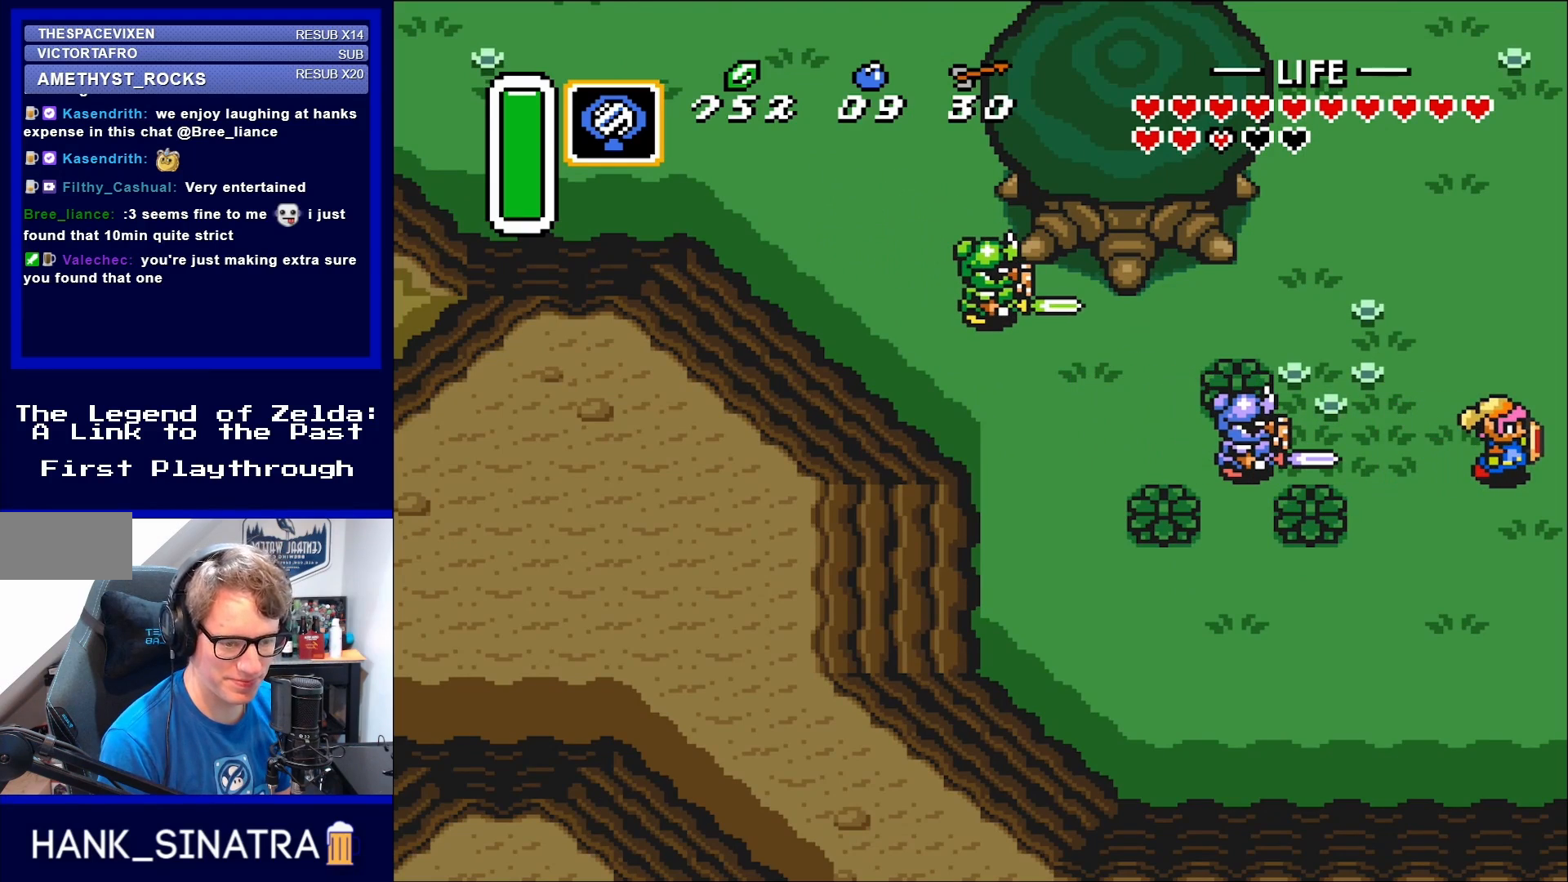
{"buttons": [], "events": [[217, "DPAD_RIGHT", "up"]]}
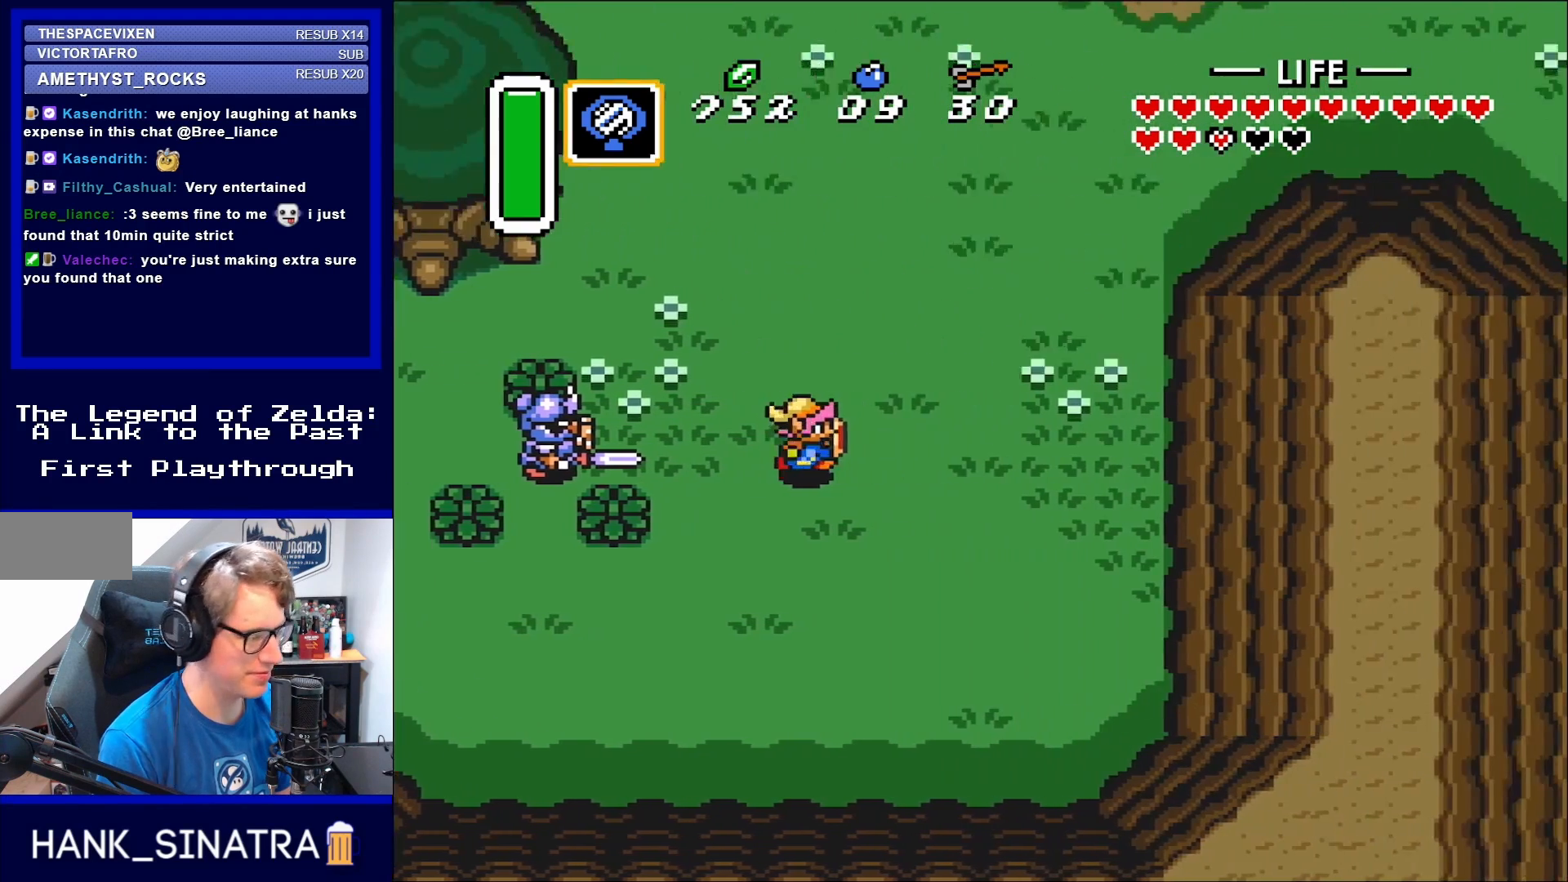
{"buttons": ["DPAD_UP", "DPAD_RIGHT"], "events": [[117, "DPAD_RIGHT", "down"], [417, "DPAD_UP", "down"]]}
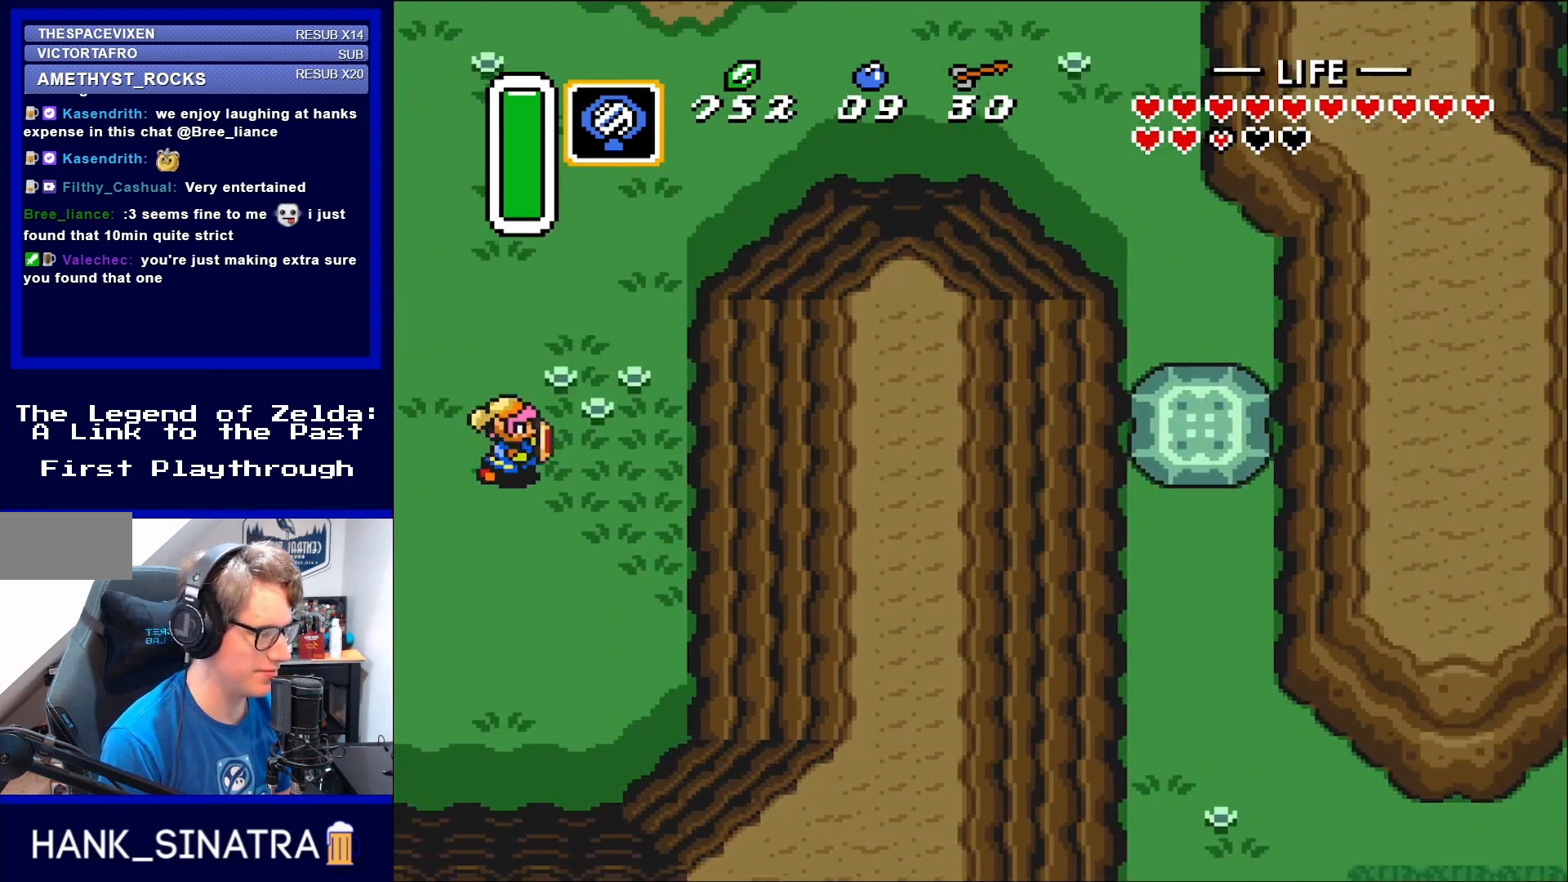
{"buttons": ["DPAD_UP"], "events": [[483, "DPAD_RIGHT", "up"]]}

### Exercise
An exact copy of every line above is needed, without the images.

### Your solution
{"buttons": [], "events": [[217, "DPAD_RIGHT", "up"]]}
{"buttons": ["DPAD_UP", "DPAD_RIGHT"], "events": [[117, "DPAD_RIGHT", "down"], [417, "DPAD_UP", "down"]]}
{"buttons": ["DPAD_UP"], "events": [[483, "DPAD_RIGHT", "up"]]}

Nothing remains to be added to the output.